I used a six channel preamp so that I have three independent pairs for my three different amps.

Clipping LEDs usually don't flash until the signal is heavily clipped, you will hear it in the speakers before you see the clip light flashing.

Measuring the output signal and clipping of the amps requires BIG dummy loads that will get hot, but that is the only accurate way to see if your amps are clipping. You measure it exactly the same way. If you have a two channel scope, you can have both the input sine wave from the RCA and output sine across the dummy load. On the scope, you can put them right on top of each other, to look for any distortion (output not shaped like input in some way)
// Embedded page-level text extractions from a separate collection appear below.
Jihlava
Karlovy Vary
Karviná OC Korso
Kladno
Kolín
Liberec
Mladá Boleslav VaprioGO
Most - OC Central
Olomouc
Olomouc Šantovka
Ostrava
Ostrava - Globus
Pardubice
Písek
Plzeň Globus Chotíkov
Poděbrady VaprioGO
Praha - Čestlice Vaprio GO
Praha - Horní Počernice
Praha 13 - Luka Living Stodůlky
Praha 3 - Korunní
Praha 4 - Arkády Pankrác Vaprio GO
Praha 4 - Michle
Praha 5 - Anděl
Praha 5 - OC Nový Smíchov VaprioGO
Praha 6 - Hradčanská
Still, use your ears, but if you measure it you have a reference instead of just tweaking until it sounds OK.


 
By Mike Snyder (rem_pss308) on Wednesday, March 22, 2006 - 2:04 am:    Edit Post Delete Post
You can always use speaker-level to preamp-level adapter to hook the wires to the Amp.
 
By jon bassham (texasbear08) on Wednesday, March 22, 2006 - 9:50 pm:    Edit Post Delete Post
I emailed audio control and they said based on the clarion's 1-2V output the three.1 at 75% gain should be putting out 5-6V... So i would assume that will be fine.

If none of the amps are clipping and no noticable distortion... can i assume i am not running to high of pre-amp voltage?

Also, does any one in dfw have an o-scope i could use in exchange for some pulls???